◆ **Tarefas a cumprir**
#1 Diga se cada afirmação abaixo está de acordo com o trecho fornecido, respondendo sim ou não e citando literalmente as palavras do trecho que decidem a questão: (a) Nenhuma das Julianas que foram se somando ao longo da vida deixou a narradora. (b) A Juliana feminista aceita calada as injustiças. (c) A Juliana boazinha pode ter na bolsa um curativo ou um remédio para enxaqueca.
#2 Por favor, repita fielmente tudo o que vem no trecho fornecido desde "Foto do escritorJuliana" até "no meu tempo.".
#3 No trecho fornecido, que nomes a narradora dá às duas Julianas que não conseguem se entender?

◆ **Trecho fornecido**
· · · · · · ·
Foto do escritorJuliana Machado

Duas de mim

Atualizado: 14 de set.



Existem duas Julianas que moram dentro de mim e elas não se entendem direito.


Na verdade, eu acho que eu tenho muitas inquilinas. Tem a Juliana mãe, evidentemente a mais espaçosa, tem a Juliana profissional, tem a religiosa, a estudante, a dorameira, a cozinheira, a esposa, e por aí vai. Elas foram se somando ao longo da vida, nenhuma delas realmente algum dia me deixou. Então elas têm que ir se apertando a cada uma nova Juliana que chega. Mas essas aqui, apesar de não serem melhores amigas, até que conversam e se entendem no meu espaço e no meu tempo.


Mas tem duas delas que não conseguem se entender de verdade. Elas discutem sempre que se encontram, gritam de dentro de mim a ponto de me deixar confusa, baratinada mesmo, disputam espaço e uma não vê com bons olhos sempre que a outra ganha um pouco mais de atenção. É a boazinha e a feminista, como eu as chamo.


A Juliana boazinha é a que entende tudo e todos, se esforça sempre pra dar contar de todas as atividades sem pesar nada para ninguém, que pensa nos presentes, nas conversas, nas atividades com as filhas, nos amigos e parentes, que toma para si o problema dos outros, que tem um ideal de perfeição arraigado dentro de si, que pensa em Deus e na vida após a morte, que se julga e sente culpa, muita culpa, a cada vez que parece sair da linha. Ela é uma ótima companhia para adultos e também crianças e é daquelas que vai ter o que você precisa dentro da bolsa, seja um curativo bonitinho ou um remédio para enxaqueca. Caso ela não tenha, ela vai arranjar quem tem, fique tranquilo.


A Juliana feminista é aquela que estudou muito e refletiu bastante no mundo de hoje, que vê a cada dia com mais clareza a dureza da vida e os desafios não apenas das mulheres, mas de vários grupos minoritários. Ela é politizada e gosta disso, se engaja nas ações e grupos com os quais compartilha algum valor, problematiza tudo e tem sempre uma resposta na ponta da língua seja qual for a polêmica da vez. Ela não engole sapos, defende seus pontos de vista e valores e não aceita calada injustiças. Toda ação e escolha é política, diz ela. Então a todo momento ela vê uma oportunidade de tornar o mundo mais justo e equânime, seja nas compras do supermercado ou na escolha do passeio do fim de semana.
· · · · · · ·
◆ **Itens listados**
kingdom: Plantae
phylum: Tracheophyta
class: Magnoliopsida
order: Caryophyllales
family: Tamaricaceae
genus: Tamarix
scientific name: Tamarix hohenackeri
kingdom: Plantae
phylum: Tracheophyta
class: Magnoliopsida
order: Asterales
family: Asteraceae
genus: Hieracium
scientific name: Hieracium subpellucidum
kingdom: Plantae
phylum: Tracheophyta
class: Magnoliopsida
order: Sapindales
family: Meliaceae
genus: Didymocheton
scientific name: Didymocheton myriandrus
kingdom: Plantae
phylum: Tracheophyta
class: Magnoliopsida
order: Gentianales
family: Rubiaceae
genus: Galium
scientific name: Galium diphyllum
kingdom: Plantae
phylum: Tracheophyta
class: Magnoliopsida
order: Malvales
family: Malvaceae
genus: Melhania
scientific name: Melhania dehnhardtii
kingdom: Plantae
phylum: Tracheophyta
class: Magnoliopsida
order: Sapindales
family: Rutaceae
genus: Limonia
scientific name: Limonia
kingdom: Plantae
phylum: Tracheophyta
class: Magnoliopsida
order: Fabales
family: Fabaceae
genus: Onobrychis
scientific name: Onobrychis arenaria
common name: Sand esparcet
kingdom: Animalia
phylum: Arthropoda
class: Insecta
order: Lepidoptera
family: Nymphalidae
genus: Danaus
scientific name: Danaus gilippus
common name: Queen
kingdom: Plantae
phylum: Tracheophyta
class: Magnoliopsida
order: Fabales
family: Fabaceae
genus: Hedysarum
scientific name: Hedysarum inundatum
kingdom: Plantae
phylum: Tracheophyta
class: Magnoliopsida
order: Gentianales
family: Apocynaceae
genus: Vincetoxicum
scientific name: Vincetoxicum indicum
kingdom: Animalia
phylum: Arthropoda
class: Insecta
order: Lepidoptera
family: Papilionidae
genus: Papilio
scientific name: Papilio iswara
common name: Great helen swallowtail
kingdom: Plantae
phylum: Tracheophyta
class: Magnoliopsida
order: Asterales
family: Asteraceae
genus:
· · · · · · ·
◆ **Lista de respostas**
#1
(a) Sim: "nenhuma delas realmente algum dia me deixou"
(b) Não: "não aceita calada injustiças"
(c) Sim: "seja um curativo bonitinho ou um remédio para enxaqueca"

#2
Foto do escritorJuliana Machado

Duas de mim

Atualizado: 14 de set.



Existem duas Julianas que moram dentro de mim e elas não se entendem direito.


Na verdade, eu acho que eu tenho muitas inquilinas. Tem a Juliana mãe, evidentemente a mais espaçosa, tem a Juliana profissional, tem a religiosa, a estudante, a dorameira, a cozinheira, a esposa, e por aí vai. Elas foram se somando ao longo da vida, nenhuma delas realmente algum dia me deixou. Então elas têm que ir se apertando a cada uma nova Juliana que chega. Mas essas aqui, apesar de não serem melhores amigas, até que conversam e se entendem no meu espaço e no meu tempo.

#3 A boazinha e a feminista.